DIRECTIONS FOR THIS TASK: All the data that follows should be repeated exactly, without a single picture.

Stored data

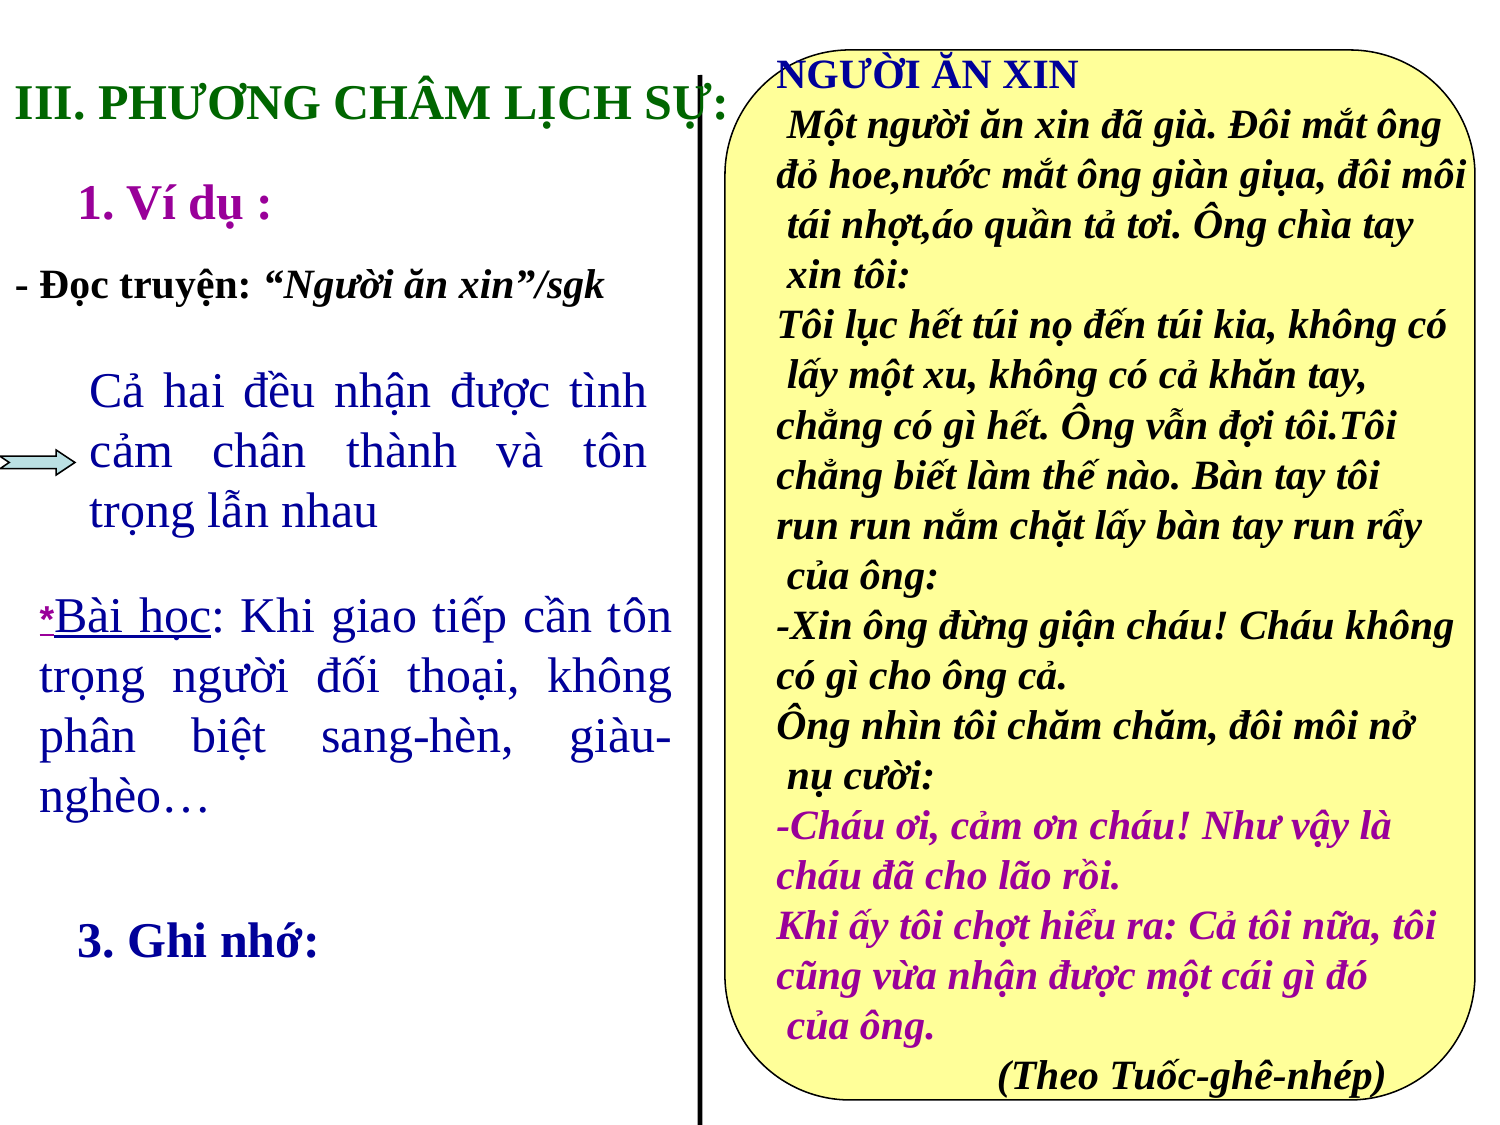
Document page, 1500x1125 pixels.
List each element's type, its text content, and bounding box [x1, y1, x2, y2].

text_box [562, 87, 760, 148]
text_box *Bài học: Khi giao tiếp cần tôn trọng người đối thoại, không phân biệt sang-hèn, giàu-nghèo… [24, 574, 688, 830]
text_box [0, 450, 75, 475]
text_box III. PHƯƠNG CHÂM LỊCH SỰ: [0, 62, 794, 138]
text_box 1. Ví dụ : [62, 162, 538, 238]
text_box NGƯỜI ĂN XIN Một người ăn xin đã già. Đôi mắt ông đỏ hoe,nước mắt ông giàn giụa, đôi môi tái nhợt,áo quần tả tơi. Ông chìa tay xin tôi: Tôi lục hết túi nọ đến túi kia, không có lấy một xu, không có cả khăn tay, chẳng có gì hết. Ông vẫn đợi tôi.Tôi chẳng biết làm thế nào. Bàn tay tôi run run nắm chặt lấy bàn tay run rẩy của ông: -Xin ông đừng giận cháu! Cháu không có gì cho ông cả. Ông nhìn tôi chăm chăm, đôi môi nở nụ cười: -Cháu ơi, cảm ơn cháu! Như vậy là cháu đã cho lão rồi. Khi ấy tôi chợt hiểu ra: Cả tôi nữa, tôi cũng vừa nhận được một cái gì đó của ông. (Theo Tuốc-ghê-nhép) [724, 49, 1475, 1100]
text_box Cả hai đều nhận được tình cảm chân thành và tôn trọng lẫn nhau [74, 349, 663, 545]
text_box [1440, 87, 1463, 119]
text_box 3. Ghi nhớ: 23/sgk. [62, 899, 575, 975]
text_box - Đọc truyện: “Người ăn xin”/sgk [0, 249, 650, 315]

ANSWER TO THIS PROBLEM:
Document page, 1500x1125 pixels.
List each element's type, its text content, and bounding box [x1, y1, x2, y2].

text_box [562, 87, 760, 148]
text_box *Bài học: Khi giao tiếp cần tôn trọng người đối thoại, không phân biệt sang-hèn, giàu-nghèo… [24, 574, 688, 830]
text_box [0, 450, 75, 475]
text_box III. PHƯƠNG CHÂM LỊCH SỰ: [0, 62, 794, 138]
text_box 1. Ví dụ : [62, 162, 538, 238]
text_box NGƯỜI ĂN XIN Một người ăn xin đã già. Đôi mắt ông đỏ hoe,nước mắt ông giàn giụa, đôi môi tái nhợt,áo quần tả tơi. Ông chìa tay xin tôi: Tôi lục hết túi nọ đến túi kia, không có lấy một xu, không có cả khăn tay, chẳng có gì hết. Ông vẫn đợi tôi.Tôi chẳng biết làm thế nào. Bàn tay tôi run run nắm chặt lấy bàn tay run rẩy của ông: -Xin ông đừng giận cháu! Cháu không có gì cho ông cả. Ông nhìn tôi chăm chăm, đôi môi nở nụ cười: -Cháu ơi, cảm ơn cháu! Như vậy là cháu đã cho lão rồi. Khi ấy tôi chợt hiểu ra: Cả tôi nữa, tôi cũng vừa nhận được một cái gì đó của ông. (Theo Tuốc-ghê-nhép) [724, 49, 1475, 1100]
text_box Cả hai đều nhận được tình cảm chân thành và tôn trọng lẫn nhau [74, 349, 663, 545]
text_box [1440, 87, 1463, 119]
text_box 3. Ghi nhớ: 23/sgk. [62, 899, 575, 975]
text_box - Đọc truyện: “Người ăn xin”/sgk [0, 249, 650, 315]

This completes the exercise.